La radio par satellite ne réussira pas à percer avant plusieurs années, juge Ian Greenberg.

Quant à la radio internet par abonnement, Ian Greenberg est plus lapidaire encore. Been there, done that, disent les anglophones. Astral a lancé l'an dernier radiolibre.ca, une radio internet personnalisée en fonction de ses goûts. Un flop, de l'aveu même de ses dirigeants. Financièrement, cela ne tient pas la route, dit Ian Greenberg. Astral a d'ailleurs été contrainte de radier les près de 2 millions de dollars investis dans l'achat des droits pour construire les catalogues musicaux.

Notre stratégie repose sur la radio conventionnelle, dans laquelle nous croyons, a maintenu Ian Greenberg.

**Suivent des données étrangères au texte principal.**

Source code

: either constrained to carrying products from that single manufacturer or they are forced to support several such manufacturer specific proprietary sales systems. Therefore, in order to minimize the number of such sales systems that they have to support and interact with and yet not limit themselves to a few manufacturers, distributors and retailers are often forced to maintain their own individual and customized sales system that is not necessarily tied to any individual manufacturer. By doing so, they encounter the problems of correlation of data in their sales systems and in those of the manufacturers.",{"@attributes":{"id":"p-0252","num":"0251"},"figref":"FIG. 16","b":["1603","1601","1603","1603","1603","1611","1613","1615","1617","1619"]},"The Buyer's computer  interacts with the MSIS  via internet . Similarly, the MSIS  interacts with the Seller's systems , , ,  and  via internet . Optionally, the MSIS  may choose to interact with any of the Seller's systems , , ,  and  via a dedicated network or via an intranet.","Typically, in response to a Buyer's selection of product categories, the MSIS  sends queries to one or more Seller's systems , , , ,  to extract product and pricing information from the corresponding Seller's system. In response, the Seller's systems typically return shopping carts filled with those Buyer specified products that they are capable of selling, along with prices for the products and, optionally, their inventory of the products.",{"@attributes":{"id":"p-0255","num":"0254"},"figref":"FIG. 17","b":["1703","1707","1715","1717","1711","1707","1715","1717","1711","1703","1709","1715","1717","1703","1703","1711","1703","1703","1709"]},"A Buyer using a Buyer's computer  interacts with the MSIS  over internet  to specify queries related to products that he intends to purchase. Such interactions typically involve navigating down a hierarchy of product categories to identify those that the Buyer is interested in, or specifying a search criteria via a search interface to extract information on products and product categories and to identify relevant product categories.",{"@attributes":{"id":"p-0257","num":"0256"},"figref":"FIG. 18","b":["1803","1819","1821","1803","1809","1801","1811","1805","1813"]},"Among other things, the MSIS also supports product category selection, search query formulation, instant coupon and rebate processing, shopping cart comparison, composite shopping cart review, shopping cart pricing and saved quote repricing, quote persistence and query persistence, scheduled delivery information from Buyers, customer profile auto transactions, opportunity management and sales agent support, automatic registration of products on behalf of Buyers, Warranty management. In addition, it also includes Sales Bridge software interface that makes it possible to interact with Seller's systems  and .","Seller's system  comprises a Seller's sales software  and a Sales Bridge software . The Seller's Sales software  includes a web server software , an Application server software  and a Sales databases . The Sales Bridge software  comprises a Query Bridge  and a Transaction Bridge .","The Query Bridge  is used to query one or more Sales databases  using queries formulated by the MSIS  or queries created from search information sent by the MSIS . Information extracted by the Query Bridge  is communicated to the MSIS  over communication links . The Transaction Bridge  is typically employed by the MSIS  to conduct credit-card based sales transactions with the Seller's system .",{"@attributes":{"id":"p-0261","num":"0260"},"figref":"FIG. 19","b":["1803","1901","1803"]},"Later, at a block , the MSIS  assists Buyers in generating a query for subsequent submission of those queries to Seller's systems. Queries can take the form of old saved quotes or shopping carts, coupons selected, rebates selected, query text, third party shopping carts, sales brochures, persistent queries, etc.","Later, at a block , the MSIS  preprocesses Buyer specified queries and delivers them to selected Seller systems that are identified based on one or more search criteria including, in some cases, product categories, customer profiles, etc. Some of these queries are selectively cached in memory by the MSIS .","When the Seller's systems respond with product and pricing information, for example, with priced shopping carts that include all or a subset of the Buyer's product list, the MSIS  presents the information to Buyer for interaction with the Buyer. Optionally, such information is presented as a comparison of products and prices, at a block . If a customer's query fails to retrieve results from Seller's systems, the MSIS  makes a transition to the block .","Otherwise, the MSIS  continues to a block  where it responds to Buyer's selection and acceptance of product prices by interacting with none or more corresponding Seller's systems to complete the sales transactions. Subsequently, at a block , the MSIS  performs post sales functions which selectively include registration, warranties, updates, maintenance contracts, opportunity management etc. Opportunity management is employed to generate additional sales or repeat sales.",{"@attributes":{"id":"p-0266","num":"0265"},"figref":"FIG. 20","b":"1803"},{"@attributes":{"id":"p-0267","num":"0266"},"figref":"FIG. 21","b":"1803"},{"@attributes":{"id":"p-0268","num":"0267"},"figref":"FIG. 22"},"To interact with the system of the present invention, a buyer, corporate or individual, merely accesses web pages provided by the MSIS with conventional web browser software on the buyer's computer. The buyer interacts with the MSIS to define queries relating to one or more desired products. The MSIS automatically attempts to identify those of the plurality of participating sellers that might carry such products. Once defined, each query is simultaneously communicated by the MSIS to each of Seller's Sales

Le marché publicitaire de la radio au Canada a crû de 4,5% par an, en moyenne, entre 2001 et 2005. Sa croissance devrait être légèrement plus élevée entre 2006 et 2010, soit de 4,7% par an, prévoit la firme PriceWaterhouseCoopers.

Cela n'a rien à voir avec les perspectives d'avenir (et les profits) de la télé payante, qui carbure aux grandes séries dramatiques comme les Sopranos. C'est même assez pépère. Mais bon, cela vaut certainement un bon cigare.